--- START ---

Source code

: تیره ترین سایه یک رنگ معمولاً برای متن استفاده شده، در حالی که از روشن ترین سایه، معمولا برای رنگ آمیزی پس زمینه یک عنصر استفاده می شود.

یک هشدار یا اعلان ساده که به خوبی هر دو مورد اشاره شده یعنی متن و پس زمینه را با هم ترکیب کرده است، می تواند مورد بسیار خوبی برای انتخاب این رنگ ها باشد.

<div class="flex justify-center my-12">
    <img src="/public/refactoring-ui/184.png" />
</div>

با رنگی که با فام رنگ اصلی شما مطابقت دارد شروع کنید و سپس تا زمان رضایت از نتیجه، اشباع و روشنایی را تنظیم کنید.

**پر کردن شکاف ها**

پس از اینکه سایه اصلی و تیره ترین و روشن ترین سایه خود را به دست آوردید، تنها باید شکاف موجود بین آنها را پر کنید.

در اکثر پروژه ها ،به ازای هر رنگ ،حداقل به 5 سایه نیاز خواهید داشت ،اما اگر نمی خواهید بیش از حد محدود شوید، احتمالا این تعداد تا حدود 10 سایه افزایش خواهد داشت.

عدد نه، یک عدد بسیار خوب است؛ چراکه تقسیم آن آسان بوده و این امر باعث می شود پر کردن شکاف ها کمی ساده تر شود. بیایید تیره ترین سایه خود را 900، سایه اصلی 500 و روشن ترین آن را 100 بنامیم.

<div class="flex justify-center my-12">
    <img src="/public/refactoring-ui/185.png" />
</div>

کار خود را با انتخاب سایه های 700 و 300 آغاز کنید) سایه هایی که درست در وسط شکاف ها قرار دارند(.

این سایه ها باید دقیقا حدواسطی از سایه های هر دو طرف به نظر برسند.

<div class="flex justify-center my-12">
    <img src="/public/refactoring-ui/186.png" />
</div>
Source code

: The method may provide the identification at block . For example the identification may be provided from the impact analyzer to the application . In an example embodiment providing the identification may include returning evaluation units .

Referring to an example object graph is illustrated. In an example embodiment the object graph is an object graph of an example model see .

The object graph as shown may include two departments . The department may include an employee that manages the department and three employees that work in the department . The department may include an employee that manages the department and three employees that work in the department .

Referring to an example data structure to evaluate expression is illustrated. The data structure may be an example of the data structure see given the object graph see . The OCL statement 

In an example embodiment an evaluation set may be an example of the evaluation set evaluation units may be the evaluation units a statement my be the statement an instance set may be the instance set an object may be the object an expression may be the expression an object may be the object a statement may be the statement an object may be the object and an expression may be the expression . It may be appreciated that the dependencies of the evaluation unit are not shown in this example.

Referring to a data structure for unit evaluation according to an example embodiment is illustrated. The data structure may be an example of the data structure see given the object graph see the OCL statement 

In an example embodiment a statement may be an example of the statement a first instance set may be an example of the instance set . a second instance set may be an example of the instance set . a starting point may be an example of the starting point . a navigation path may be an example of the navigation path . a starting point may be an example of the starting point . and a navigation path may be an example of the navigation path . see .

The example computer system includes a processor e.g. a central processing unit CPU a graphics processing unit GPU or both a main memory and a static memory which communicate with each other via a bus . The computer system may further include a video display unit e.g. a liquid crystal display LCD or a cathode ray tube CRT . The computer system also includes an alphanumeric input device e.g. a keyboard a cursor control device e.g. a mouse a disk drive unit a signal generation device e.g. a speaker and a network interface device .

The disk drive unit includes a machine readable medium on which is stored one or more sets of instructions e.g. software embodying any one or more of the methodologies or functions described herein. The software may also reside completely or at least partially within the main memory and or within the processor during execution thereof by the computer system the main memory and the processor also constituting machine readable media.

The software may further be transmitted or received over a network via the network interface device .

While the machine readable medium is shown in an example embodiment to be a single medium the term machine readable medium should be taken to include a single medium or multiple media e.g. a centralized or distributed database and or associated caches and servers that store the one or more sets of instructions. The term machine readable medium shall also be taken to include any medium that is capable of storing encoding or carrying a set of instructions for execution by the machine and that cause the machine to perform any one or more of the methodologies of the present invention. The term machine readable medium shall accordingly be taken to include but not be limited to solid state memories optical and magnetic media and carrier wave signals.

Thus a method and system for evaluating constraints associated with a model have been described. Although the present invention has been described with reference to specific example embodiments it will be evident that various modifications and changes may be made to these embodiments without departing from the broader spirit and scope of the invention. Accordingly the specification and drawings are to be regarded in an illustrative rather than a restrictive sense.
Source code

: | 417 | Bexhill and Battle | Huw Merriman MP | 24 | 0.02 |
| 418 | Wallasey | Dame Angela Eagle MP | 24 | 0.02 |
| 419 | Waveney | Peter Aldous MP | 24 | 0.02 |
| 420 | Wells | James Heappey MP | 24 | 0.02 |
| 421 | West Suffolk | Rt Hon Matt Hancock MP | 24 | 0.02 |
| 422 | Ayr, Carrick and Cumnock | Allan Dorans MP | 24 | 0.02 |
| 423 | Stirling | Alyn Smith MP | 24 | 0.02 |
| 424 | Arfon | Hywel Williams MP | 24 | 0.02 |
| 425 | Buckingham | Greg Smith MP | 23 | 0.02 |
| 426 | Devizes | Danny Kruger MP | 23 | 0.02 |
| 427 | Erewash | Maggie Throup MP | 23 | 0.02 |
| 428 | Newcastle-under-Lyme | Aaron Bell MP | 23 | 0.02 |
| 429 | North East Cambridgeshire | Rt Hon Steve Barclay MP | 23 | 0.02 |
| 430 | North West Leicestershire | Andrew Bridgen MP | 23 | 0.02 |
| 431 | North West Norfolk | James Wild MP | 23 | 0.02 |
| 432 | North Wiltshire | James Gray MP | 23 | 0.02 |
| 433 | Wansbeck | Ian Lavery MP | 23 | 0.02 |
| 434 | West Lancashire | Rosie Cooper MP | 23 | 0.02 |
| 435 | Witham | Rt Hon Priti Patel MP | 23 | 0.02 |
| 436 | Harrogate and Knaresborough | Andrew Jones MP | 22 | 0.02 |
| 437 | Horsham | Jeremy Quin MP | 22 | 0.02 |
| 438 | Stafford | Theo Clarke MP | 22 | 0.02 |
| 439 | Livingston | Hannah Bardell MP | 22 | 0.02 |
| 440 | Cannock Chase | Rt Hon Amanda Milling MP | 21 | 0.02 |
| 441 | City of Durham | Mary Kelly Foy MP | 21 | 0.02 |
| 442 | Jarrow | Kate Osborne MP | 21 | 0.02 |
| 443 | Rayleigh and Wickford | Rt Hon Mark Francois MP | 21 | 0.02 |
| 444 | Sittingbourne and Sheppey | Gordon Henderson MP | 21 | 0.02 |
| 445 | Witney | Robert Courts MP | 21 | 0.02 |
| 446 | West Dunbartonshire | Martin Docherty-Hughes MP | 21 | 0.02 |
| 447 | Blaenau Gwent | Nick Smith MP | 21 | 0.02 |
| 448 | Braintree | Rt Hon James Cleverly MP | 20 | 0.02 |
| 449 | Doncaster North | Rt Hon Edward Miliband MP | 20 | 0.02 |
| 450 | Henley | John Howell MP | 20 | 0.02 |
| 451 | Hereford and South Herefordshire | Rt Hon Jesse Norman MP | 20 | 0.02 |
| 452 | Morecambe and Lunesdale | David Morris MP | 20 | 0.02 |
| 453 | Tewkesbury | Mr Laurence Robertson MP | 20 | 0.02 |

--- END ---

**EXERCISE DIRECTIONS:** From the listing above, copy out the lines from the one containing "کردن شکاف ها**" to the one containing "در اکثر پروژه", inclusive, leaving them unchanged.

**TASK RESPONSE:**
**پر کردن شکاف ها**

پس از اینکه سایه اصلی و تیره ترین و روشن ترین سایه خود را به دست آوردید، تنها باید شکاف موجود بین آنها را پر کنید.

در اکثر پروژه ها ،به ازای هر رنگ ،حداقل به 5 سایه نیاز خواهید داشت ،اما اگر نمی خواهید بیش از حد محدود شوید، احتمالا این تعداد تا حدود 10 سایه افزایش خواهد داشت.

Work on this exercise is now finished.